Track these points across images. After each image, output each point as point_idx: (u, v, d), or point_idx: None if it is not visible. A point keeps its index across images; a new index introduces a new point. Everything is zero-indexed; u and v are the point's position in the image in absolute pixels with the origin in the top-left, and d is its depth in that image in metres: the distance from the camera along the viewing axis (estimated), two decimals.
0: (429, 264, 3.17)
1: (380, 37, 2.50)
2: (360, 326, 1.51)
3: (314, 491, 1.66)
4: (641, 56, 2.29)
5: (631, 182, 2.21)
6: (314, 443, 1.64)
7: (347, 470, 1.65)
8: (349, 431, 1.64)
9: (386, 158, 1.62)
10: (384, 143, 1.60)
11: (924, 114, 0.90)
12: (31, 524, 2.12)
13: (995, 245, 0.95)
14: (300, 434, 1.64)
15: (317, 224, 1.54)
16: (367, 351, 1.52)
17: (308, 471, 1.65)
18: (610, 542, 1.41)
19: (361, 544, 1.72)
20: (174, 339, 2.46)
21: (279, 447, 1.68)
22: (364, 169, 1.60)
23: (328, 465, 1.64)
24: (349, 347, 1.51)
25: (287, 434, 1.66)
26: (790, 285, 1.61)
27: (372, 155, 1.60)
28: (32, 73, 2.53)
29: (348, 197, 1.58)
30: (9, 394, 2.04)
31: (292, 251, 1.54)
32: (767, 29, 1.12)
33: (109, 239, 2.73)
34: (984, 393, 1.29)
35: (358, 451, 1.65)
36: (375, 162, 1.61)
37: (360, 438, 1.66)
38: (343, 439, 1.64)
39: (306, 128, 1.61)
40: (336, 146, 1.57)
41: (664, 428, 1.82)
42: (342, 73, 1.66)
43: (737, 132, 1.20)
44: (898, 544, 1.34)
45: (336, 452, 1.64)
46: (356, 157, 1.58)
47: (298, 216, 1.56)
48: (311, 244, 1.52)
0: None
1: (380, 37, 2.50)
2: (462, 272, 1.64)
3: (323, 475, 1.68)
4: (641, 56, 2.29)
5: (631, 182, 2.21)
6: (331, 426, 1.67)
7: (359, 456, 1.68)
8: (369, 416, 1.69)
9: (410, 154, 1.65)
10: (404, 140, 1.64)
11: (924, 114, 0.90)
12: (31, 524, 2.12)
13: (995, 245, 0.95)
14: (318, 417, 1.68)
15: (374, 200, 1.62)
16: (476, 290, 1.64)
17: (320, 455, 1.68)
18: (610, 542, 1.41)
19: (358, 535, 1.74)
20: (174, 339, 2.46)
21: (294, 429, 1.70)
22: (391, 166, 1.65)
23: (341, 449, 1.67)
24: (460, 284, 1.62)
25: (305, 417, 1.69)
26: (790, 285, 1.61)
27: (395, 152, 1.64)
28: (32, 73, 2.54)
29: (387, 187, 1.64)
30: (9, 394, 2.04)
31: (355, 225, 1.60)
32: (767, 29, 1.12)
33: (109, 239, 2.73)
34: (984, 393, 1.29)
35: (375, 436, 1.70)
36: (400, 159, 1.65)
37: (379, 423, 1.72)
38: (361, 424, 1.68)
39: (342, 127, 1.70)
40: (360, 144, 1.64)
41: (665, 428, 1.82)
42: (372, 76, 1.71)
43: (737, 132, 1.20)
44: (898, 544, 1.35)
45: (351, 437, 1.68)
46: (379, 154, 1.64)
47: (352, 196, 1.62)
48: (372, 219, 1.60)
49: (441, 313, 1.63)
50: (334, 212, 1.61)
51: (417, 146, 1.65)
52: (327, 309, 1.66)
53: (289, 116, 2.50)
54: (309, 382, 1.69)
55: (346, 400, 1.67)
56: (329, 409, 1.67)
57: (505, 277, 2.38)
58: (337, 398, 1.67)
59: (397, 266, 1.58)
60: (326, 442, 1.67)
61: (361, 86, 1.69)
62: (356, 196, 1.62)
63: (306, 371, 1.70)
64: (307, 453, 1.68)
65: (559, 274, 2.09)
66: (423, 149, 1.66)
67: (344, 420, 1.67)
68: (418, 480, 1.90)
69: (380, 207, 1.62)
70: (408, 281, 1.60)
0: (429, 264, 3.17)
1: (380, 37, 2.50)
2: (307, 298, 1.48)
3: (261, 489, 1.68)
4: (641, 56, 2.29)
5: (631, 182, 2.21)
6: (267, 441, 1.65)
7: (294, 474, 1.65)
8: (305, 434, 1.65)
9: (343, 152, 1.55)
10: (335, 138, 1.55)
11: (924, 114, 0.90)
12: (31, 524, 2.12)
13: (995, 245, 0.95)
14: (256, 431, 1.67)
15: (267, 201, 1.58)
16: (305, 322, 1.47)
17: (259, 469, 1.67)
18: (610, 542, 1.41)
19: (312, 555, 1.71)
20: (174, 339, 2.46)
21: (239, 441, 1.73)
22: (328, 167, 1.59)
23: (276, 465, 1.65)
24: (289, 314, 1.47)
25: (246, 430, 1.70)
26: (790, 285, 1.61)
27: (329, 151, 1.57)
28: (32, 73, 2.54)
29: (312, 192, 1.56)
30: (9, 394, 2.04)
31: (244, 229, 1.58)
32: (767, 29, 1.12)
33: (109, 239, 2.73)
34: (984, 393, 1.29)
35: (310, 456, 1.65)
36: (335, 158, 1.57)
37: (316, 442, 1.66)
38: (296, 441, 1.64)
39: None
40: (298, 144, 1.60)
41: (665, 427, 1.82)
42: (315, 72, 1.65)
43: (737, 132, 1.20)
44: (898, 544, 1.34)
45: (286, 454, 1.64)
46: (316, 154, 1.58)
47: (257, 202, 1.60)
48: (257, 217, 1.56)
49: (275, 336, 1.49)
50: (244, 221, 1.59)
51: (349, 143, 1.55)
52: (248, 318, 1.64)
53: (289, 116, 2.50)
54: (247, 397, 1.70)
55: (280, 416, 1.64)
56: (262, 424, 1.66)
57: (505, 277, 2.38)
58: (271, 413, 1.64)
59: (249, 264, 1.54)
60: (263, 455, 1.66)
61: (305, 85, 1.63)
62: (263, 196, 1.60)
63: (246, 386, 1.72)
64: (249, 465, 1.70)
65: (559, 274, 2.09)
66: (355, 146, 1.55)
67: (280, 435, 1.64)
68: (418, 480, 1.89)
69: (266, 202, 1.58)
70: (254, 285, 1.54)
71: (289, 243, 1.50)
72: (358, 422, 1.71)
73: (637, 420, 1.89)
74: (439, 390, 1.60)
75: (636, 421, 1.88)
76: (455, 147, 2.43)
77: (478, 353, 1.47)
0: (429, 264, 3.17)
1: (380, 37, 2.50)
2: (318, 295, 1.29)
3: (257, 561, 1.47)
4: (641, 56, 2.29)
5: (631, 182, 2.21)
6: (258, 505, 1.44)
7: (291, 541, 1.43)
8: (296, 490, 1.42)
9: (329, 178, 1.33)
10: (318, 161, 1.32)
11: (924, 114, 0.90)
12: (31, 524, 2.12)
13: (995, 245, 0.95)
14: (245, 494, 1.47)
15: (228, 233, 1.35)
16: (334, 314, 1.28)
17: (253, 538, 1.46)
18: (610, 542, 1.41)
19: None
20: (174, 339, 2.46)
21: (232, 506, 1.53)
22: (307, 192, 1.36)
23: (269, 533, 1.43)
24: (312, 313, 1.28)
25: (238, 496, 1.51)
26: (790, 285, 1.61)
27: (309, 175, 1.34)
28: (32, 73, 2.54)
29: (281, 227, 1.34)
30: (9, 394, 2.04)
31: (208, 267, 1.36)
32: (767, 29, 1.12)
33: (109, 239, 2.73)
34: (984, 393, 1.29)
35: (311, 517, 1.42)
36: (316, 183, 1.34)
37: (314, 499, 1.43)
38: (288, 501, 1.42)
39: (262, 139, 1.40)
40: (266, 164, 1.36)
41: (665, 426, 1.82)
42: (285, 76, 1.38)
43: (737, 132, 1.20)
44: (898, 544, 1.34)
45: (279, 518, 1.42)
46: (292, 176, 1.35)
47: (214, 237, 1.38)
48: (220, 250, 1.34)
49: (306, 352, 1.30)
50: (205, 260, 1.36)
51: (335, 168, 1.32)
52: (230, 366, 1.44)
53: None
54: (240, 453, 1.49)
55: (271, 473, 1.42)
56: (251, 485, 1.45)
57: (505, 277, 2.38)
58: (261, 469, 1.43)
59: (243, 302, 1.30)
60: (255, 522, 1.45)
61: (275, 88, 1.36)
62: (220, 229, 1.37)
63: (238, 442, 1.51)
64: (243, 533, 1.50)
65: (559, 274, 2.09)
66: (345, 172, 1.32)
※
**Exercise details**
Set down again, word for word, the stretch of records from the line with "14: (300, 434, 1.64)" to the line with "31: (292, 251, 1.54)", both of those lines included.

**Task response**
14: (300, 434, 1.64)
15: (317, 224, 1.54)
16: (367, 351, 1.52)
17: (308, 471, 1.65)
18: (610, 542, 1.41)
19: (361, 544, 1.72)
20: (174, 339, 2.46)
21: (279, 447, 1.68)
22: (364, 169, 1.60)
23: (328, 465, 1.64)
24: (349, 347, 1.51)
25: (287, 434, 1.66)
26: (790, 285, 1.61)
27: (372, 155, 1.60)
28: (32, 73, 2.53)
29: (348, 197, 1.58)
30: (9, 394, 2.04)
31: (292, 251, 1.54)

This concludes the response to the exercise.